Pace your initial tasks. If you start out blazing, you’ll be held to that pace forever, or you may threaten others who do what you do. If you go too slow, you might not be there long. It’s a marathon, not a sprint.
8. Don’t SAY ‘NO’.
If you’re asked to join them for lunch, pitch in for a baby shower gift, “grab the phone,” or do a task for someone, say “yes.” If something goes against the grain (and there’s always one person in an office who tries to make life hell for the new guy it seems), file it for later. First you need to find out how disputes are handled.
The good manager, the one with the high EQ who knows people, and knows HER people, will tell you, “If so-and-so gives you any trouble, just be nice. Then come tell me and I’ll take care of it.” The inept manager won’t know, or isn’t willing to deal with it, and you’ll have to figure it out for yourself. How do you do this? By having your antennae out. Observe and process.
EXCEPTION: Occasionally in an office you’re ignored for the first few weeks, except by the loser, who will ask you to join him or her for lunch, trying to build an alliance. In that case, you come up with an excuse (“Sorry, gotta run to the bank at noon.”)
9. Don’t CRITIQUE, CRITICIZE, or APPEAR TO BE COMPLAINING.
You’ll notice things that could be done differently and better, but if you speak at this point it will sound like complaining or criticizing. If it’s too hot or too cold, for instance, wait it out. The “new kid on the block” isn’t entitled to anything. You can straighten the place out later.
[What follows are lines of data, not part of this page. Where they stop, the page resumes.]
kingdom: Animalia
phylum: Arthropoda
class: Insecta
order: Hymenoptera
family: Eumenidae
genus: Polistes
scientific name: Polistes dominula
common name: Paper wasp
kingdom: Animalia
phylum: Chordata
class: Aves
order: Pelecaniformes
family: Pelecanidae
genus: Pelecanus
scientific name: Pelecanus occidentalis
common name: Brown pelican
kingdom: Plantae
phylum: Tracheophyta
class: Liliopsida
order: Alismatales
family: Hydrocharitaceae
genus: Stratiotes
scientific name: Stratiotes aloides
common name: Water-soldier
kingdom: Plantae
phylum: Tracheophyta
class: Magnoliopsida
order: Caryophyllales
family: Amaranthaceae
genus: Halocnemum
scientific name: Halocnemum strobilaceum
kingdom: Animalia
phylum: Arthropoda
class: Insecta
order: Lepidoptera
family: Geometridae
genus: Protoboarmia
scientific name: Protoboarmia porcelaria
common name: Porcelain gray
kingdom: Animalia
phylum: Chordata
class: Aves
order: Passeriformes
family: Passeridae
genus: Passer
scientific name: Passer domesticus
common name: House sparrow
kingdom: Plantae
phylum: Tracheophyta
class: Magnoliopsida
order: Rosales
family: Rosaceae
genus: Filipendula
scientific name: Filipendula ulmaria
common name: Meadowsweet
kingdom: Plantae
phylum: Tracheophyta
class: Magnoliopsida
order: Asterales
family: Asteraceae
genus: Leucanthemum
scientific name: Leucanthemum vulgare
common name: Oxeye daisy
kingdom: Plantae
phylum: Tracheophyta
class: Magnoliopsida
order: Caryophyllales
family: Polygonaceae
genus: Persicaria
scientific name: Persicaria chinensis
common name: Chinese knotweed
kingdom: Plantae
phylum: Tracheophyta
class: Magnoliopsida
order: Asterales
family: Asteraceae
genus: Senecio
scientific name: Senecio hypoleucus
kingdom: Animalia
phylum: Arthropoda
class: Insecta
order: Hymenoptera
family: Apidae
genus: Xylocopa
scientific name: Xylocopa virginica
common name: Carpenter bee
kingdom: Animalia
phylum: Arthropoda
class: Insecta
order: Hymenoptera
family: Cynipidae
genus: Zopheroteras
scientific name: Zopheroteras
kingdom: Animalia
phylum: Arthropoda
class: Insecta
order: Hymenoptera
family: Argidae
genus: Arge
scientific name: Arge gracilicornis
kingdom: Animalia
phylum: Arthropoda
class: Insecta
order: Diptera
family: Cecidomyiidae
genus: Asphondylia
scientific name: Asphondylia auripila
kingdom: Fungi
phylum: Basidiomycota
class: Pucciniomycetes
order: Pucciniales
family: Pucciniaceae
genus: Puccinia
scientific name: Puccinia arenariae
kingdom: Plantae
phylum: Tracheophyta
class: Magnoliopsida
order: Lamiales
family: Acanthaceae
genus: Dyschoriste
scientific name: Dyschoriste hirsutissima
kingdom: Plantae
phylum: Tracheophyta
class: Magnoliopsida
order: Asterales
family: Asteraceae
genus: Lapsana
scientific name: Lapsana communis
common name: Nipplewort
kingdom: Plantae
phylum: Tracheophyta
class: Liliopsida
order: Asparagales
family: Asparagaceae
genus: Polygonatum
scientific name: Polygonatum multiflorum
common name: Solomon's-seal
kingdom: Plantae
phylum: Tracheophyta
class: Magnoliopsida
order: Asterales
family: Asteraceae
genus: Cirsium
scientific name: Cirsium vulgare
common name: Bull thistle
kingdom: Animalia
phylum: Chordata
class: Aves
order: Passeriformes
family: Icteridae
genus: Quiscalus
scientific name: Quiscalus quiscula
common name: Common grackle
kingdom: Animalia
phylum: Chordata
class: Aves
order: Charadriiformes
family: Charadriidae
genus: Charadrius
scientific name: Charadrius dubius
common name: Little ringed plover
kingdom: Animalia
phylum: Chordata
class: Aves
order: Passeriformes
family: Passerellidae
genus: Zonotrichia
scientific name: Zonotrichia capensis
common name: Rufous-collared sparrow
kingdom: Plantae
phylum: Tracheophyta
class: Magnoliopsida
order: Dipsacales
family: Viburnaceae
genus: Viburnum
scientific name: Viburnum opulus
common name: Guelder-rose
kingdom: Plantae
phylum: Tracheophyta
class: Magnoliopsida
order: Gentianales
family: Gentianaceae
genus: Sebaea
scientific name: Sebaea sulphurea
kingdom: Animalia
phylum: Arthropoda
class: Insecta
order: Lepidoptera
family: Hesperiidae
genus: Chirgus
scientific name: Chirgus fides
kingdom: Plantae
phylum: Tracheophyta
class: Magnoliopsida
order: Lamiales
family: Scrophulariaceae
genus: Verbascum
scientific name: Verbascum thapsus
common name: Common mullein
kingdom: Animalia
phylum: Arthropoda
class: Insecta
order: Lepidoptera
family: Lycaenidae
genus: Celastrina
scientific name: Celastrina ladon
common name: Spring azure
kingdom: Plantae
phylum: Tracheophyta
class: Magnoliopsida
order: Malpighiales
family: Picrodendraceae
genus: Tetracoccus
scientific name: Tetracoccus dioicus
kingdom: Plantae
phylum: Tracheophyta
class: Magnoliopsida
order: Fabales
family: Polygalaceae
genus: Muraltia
10. Don’t VIOLATE PACK BEHAVIOR.
You watch the Discovery Channel, don’t you? Well, picture the troop of monkeys, i.e., if you’re not the alpha male, you’re just one of the pack, so start grinning and grooming the others.
11. Don’t UNDERESTIMATE THE EFFECT OF INITIAL CONDITIONS.
In physics it’s called “sensitive initial conditions.” It means the way “it” (any system) begins makes a huge and permanent difference. Think of what you say and do as being broadcast with a loudspeaker into a cavern which will reverberate and echo for months. There’s not such thing as an “innocent comment” when you’re new, and if you show up in a bright print dress when everyone else is in neutral and pants, you’ll reinvent the term “sticking out like a sore thumb.”
The onus (hard work) is on you. They will be ADJUSTING to you. You must ADAPT to them (a far stronger concept). When in doubt, get coaching! You want to get off to a good start.